Umm... it's called an autopsy.
--
Jeff Liebermann jeffl@cruzio.com
150 Felker St #D http://www.LearnByDestroying.com
Santa Cruz CA 95060 http://802.11junk.com
Skype: JeffLiebermann AE6KS 831-336-2558
Banana jacks are so simple that, in the absence of obvious physical abuse, I find it hard to believe that it is intermittently faulty. I would try so ldering test leads directly to the lugs; when that does not fix the problem , I would look somewhere downstream like a crack in a pc board or a cold so lder joint.
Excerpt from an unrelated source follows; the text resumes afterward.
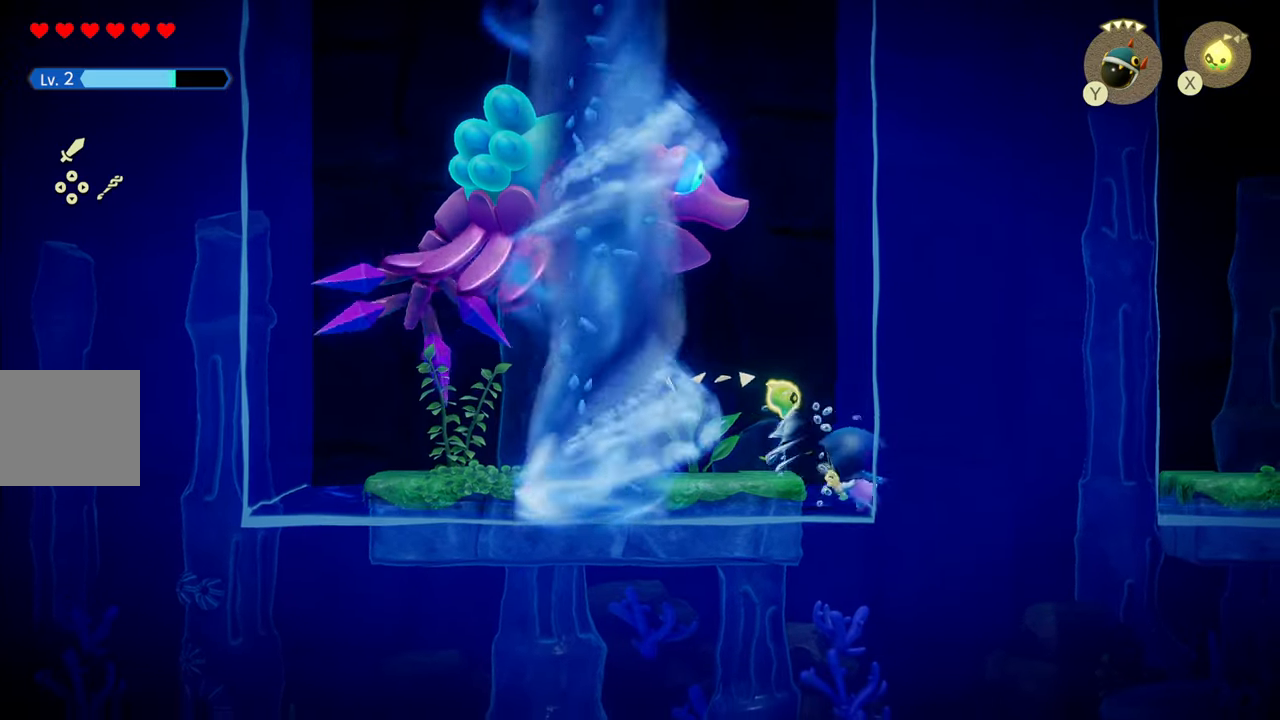
{"buttons": ["CROSS"], "left_stick": "down", "right_stick": "center", "events": [[100, "CROSS", "down"], [217, "left_stick", "down"]]}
I power a lot of prototypes from random laptop bricks with eBay SMPSes hung on them. The eBay units are generally quite okay as long as you derate their output current by about 3X.
Cheers
Phil Hobbs
--
Dr Philip C D Hobbs
Principal Consultant
ElectroOptical Innovations LLC / Hobbs ElectroOptics
Optics, Electro-optics, Photonics, Analog Electronics
Briarcliff Manor NY 10510
http://electrooptical.net
http://hobbs-eo.com
I should add that you can make negative supplies out of an eBay buck regulator module by applying input power to +IN, grounding +OUT, and taking the negative output between there and the original common ground.
Cheers
Phil Hobbs
--
Dr Philip C D Hobbs
Principal Consultant
ElectroOptical Innovations LLC / Hobbs ElectroOptics
Optics, Electro-optics, Photonics, Analog Electronics
Briarcliff Manor NY 10510
http://electrooptical.net
http://hobbs-eo.com
Oh, sounds like you worked on the first NAP VCR switching power supplies! The parts dept finally came out with a repair kit, I think it contained 8 parts, and it was strongly suggested you replace all parts before applying power.